2. Pour inspirer les jeunes grâce à des role models

De nombreux facteurs influencent le choix d’une carrière. Les réponses collectées par le baromètre MINT montre l’importance des «modèles». Ainsi, beaucoup d’étudiant·e·s et de personnes actives interrogées ont confié que c’est leur père ou leur grand-père qui leur ont donné envie de poursuivre une carrière MINT. Les parents féminins ne sont quasiment jamais mentionnés.

Difficile de s’identifier lorsque, dans la famille comme dans publicité ou les films, les scientifiques sont toujours des hommes. C’est ce que nous confiait dans une interview l’une de nos jeunes Alumna: «Lorsque j’imagine un scientifique, j’imagine Bill Gates, Elon Musk, mais jamais une jeune femme». Proposer des role models féminins est donc crucial dans le cadre d’une politique d’encouragement.

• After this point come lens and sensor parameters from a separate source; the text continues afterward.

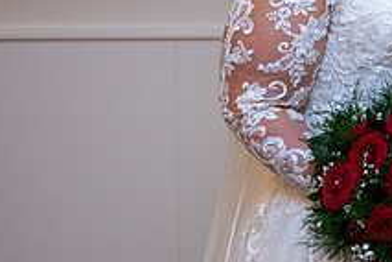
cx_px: 464
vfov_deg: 10.0
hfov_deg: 14.6
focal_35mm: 136
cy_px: -30
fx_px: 1481
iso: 1000
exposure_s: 1/160
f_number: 3.5
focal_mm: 50
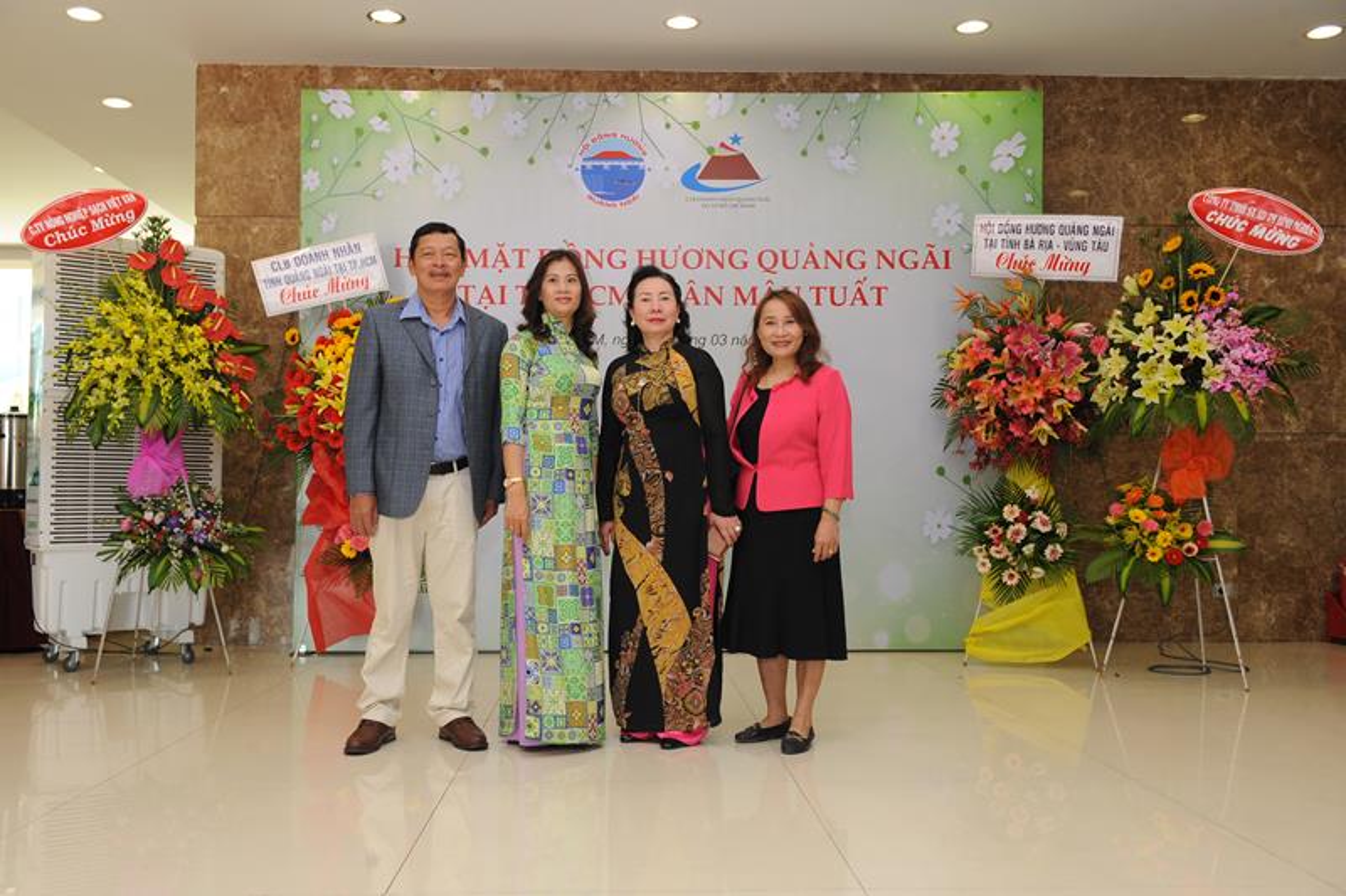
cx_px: 673
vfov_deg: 38.9
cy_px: 448
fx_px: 1271
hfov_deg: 55.8
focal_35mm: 34
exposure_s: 1/125
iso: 1600
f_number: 5.6
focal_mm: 34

Avec une semaine non-mixte, nous réunissons de nombreuses jeunes filles avec le même intérêt que nous mettons en contact avec des femmes, comme des hommes scientifiques.

3. Pour tenter une semaine sans biais

Le premier lieu de reproduction des stéréotypes est l’école. Les enseignant·e·s, même sensibilisé·e·s ont tendance à projeter leurs attentes sur leurs élèves. Ainsi, le temps de parole serait plus souvent donné aux garçons (Beaman, Wheldall & Kemp, 2006 ; Ruel, 2009 ; Warrington & Younger, 2000). Les enseignant·e·s seraient même moins exigeant·e·s envers les filles dans les cours de science, leur proposant parfois des variantes plus simples.

Du côté des enfants, l’école est un lieu mixte qui favorise les «mises en scène» de la masculinité et de la féminité (Mosconi, 1989). En milieu mixte, les filles transgressent rarement les normes de féminité leur demandant d’être «soucieuses de leur apparence, de laisser les garçons occuper l’espace et l’attention du maître, et de renoncer à briller pour ne pas entrer en compétition avec eux». Elles intègrent rapidement le fait qu’être une geek n’est pas «sexy», allant parfois jusqu’à s’auto-saboter.

Une semaine non-mixte est justement l’opportunité de remettre la science au centre de toutes les attentions en neutralisant au maximum les biais sexistes. Lors de ces camps, une attention accrue est portée à la participation de chacun·e avec bienveillance.